Exercise instructions:
What is needed is an exact copy of all the lines below.

Provided data:
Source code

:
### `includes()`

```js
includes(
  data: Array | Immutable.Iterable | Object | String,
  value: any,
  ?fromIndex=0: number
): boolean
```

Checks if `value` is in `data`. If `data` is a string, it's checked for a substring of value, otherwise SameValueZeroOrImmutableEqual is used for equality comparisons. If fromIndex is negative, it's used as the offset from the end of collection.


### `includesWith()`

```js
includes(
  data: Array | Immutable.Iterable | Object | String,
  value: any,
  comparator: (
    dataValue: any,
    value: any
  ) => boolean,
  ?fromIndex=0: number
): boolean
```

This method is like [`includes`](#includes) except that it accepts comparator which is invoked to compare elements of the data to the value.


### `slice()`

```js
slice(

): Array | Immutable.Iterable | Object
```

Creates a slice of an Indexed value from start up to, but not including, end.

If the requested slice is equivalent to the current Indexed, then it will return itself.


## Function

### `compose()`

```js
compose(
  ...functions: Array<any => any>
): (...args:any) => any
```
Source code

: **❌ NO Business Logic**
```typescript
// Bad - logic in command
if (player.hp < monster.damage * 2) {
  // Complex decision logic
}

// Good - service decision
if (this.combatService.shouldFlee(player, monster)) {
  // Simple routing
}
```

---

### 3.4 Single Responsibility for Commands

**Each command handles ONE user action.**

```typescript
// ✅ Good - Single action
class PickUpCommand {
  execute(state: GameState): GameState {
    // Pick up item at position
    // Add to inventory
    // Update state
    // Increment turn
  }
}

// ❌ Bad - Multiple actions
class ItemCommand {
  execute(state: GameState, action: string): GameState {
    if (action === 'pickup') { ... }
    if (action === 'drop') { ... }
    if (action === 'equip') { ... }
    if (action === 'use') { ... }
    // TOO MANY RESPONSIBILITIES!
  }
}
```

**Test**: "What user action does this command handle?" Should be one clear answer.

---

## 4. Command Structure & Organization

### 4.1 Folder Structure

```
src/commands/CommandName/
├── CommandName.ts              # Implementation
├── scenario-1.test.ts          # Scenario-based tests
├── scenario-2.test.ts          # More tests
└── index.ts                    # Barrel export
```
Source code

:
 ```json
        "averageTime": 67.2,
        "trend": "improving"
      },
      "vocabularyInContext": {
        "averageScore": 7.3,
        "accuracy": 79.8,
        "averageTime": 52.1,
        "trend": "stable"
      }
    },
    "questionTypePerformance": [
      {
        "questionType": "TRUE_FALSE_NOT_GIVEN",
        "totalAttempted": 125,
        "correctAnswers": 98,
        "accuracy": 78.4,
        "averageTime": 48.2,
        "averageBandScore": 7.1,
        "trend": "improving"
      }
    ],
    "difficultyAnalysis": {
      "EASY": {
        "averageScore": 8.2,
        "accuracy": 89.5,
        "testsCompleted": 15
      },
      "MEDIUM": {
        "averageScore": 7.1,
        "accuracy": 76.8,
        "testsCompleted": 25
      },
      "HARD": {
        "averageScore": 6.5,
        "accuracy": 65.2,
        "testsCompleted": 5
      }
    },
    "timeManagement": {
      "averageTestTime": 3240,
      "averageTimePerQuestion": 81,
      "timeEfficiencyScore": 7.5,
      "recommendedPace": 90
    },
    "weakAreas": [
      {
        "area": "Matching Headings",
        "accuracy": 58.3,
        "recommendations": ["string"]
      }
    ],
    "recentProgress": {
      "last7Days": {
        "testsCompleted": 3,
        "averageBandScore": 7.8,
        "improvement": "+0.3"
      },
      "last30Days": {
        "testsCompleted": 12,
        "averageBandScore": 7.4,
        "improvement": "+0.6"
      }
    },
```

Exercise answer:
Source code

:
### `includes()`

```js
includes(
  data: Array | Immutable.Iterable | Object | String,
  value: any,
  ?fromIndex=0: number
): boolean
```

Checks if `value` is in `data`. If `data` is a string, it's checked for a substring of value, otherwise SameValueZeroOrImmutableEqual is used for equality comparisons. If fromIndex is negative, it's used as the offset from the end of collection.


### `includesWith()`

```js
includes(
  data: Array | Immutable.Iterable | Object | String,
  value: any,
  comparator: (
    dataValue: any,
    value: any
  ) => boolean,
  ?fromIndex=0: number
): boolean
```

This method is like [`includes`](#includes) except that it accepts comparator which is invoked to compare elements of the data to the value.


### `slice()`

```js
slice(

): Array | Immutable.Iterable | Object
```

Creates a slice of an Indexed value from start up to, but not including, end.

If the requested slice is equivalent to the current Indexed, then it will return itself.


## Function

### `compose()`

```js
compose(
  ...functions: Array<any => any>
): (...args:any) => any
```
Source code

: **❌ NO Business Logic**
```typescript
// Bad - logic in command
if (player.hp < monster.damage * 2) {
  // Complex decision logic
}

// Good - service decision
if (this.combatService.shouldFlee(player, monster)) {
  // Simple routing
}
```

---

### 3.4 Single Responsibility for Commands

**Each command handles ONE user action.**

```typescript
// ✅ Good - Single action
class PickUpCommand {
  execute(state: GameState): GameState {
    // Pick up item at position
    // Add to inventory
    // Update state
    // Increment turn
  }
}

// ❌ Bad - Multiple actions
class ItemCommand {
  execute(state: GameState, action: string): GameState {
    if (action === 'pickup') { ... }
    if (action === 'drop') { ... }
    if (action === 'equip') { ... }
    if (action === 'use') { ... }
    // TOO MANY RESPONSIBILITIES!
  }
}
```

**Test**: "What user action does this command handle?" Should be one clear answer.

---

## 4. Command Structure & Organization

### 4.1 Folder Structure

```
src/commands/CommandName/
├── CommandName.ts              # Implementation
├── scenario-1.test.ts          # Scenario-based tests
├── scenario-2.test.ts          # More tests
└── index.ts                    # Barrel export
```
Source code

:
 ```json
        "averageTime": 67.2,
        "trend": "improving"
      },
      "vocabularyInContext": {
        "averageScore": 7.3,
        "accuracy": 79.8,
        "averageTime": 52.1,
        "trend": "stable"
      }
    },
    "questionTypePerformance": [
      {
        "questionType": "TRUE_FALSE_NOT_GIVEN",
        "totalAttempted": 125,
        "correctAnswers": 98,
        "accuracy": 78.4,
        "averageTime": 48.2,
        "averageBandScore": 7.1,
        "trend": "improving"
      }
    ],
    "difficultyAnalysis": {
      "EASY": {
        "averageScore": 8.2,
        "accuracy": 89.5,
        "testsCompleted": 15
      },
      "MEDIUM": {
        "averageScore": 7.1,
        "accuracy": 76.8,
        "testsCompleted": 25
      },
      "HARD": {
        "averageScore": 6.5,
        "accuracy": 65.2,
        "testsCompleted": 5
      }
    },
    "timeManagement": {
      "averageTestTime": 3240,
      "averageTimePerQuestion": 81,
      "timeEfficiencyScore": 7.5,
      "recommendedPace": 90
    },
    "weakAreas": [
      {
        "area": "Matching Headings",
        "accuracy": 58.3,
        "recommendations": ["string"]
      }
    ],
    "recentProgress": {
      "last7Days": {
        "testsCompleted": 3,
        "averageBandScore": 7.8,
        "improvement": "+0.3"
      },
      "last30Days": {
        "testsCompleted": 12,
        "averageBandScore": 7.4,
        "improvement": "+0.6"
      }
    },
```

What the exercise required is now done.